Think your daily coffee, boutique gym membership and airport lounge access cost a lot? There may be an additional, hidden cost to those luxuries of urban living, says a new Johns Hopkins University study: more flooding.
For every percentage point increase in roads, parking lots and other impervious surfaces that prevent water from flowing into the ground, annual floods increase on average by 3.3%, the researchers found.
The study was published today in Geophysical Research Letters.
“With recent major floods in heavily urbanized cities like Houston and Ellicott City, we wanted to better understand how much urbanization is increasing flood flows,” said Annalise Blum, a former postdoctoral fellow in Johns Hopkins University’s Earth and Planetary Sciences Department and the paper’s first author. Blum is now an American Association for the Advancement of Science (AAAS) Science & Technology Policy Fellow.
While previous studies have tried to estimate how much impervious surfaces affect flooding, those studies used smaller datasets—looking at only one stream or a small set of streams—that weren’t generalizable across the country. These studies also couldn’t isolate the cause-and-effect relationship between impervious surfaces and flood magnitude, says Blum, because they couldn’t effectively control for other factors such as climate, dams and land use. These other factors make it difficult to say how more impervious cover impacts flood magnitude.
Working with Paul Ferraro, a Bloomberg Distinguished Professor with joint appointments in the Carey Business School and the Department of Environmental Health and Engineering at The Johns Hopkins University, the research team employed mathematical models not often used in the study of water or floods.
“Inferring cause and effect in the environment around us is difficult. However, in the last few decades, fields like economics and biostatistics have made great advances in methods that can isolate cause and effect. By bringing these methods to hydrology, we hope that we can spur advances in hydrological science, as well as in the urban policies and programs that depend on that science,” says Ferraro.
Prior studies study single streams over time or multiple streams at a single point in time. These studies, separately, however, cannot determine if differences in floods are due to differences in impervious surfaces or changes in other factors.

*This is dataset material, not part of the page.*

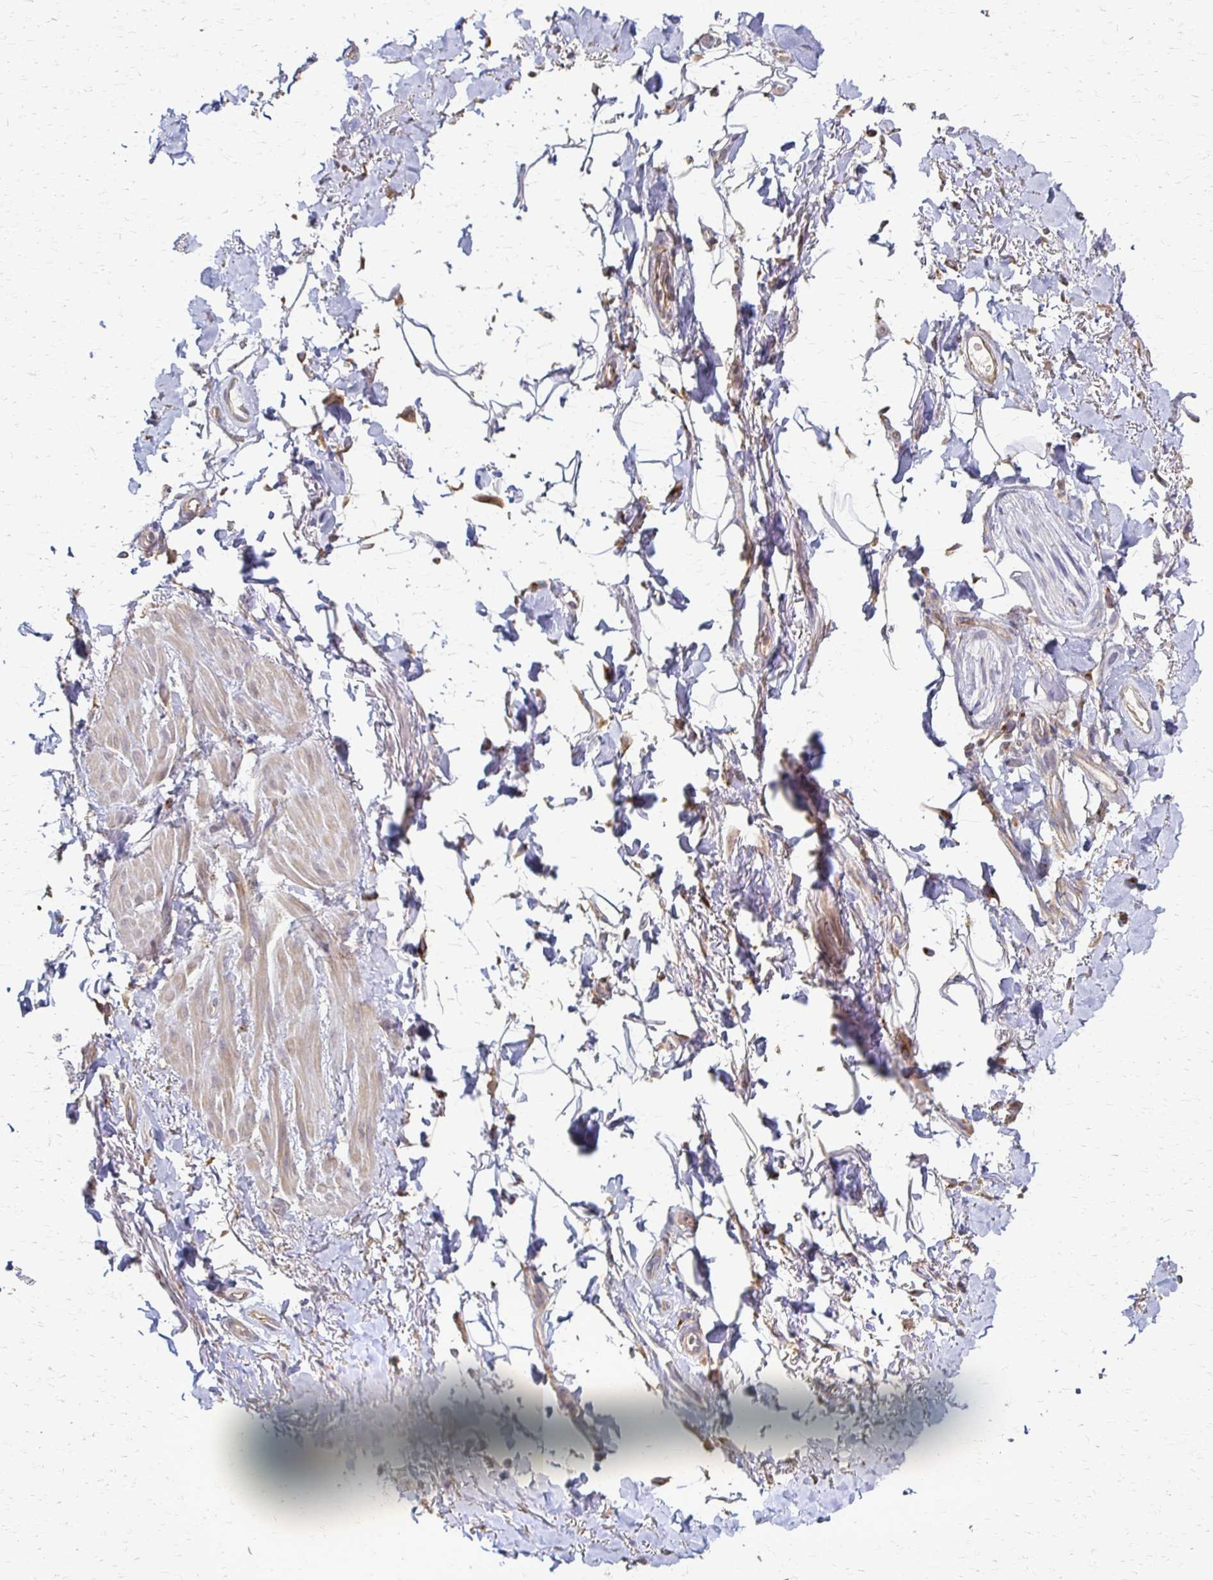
{"staining": {"intensity": "negative", "quantity": "none", "location": "none"}, "tissue": "adipose tissue", "cell_type": "Adipocytes", "image_type": "normal", "snomed": [{"axis": "morphology", "description": "Normal tissue, NOS"}, {"axis": "topography", "description": "Anal"}, {"axis": "topography", "description": "Peripheral nerve tissue"}], "caption": "This is an IHC histopathology image of unremarkable adipose tissue. There is no positivity in adipocytes.", "gene": "C1QTNF7", "patient": {"sex": "male", "age": 53}}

Blum and colleagues created a data set that allowed them to leverage differences across both time and space to isolate the effect of impervious surfaces on floods. The research team analyzed 39 years of data (1974-2012) from more than 2,000 U.S. Geological Survey streamgages, which measure the amount of water flowing through a stream. The team then merged the stream data with data on the growth of impervious surfaces in the basins upstream of the gages.
The authors estimate that annual flood magnitude (defined as annual maximum streamflow) increases by 3.3%, on average, for every percentage point increase in patios, garages, pavement or other impervious surfaces.
“Due to the large variability in annual flooding, it is difficult to isolate the effect of urbanization. Combining these large datasets with both time and space dimensions allowed us to tease out and calculate the magnitude of the effect,” says Blum.
Blum hopes that researchers will apply the methods to other environmental challenges and use the results to prepare for unintended consequences of urbanization.
“If you’re looking at a basin that you expect will urbanize in the next five years, these findings will give you a ballpark estimate of additional flooding to expect due to that urbanization,” she says.
Other authors on this paper include Stacey A. Archfield and Karen R. Ryberg from the U.S. Geological Survey.
The Howard & Glenadore L. Pim Postdoctoral Fellowship in Global Change provided funding to Blum while she carried out this study.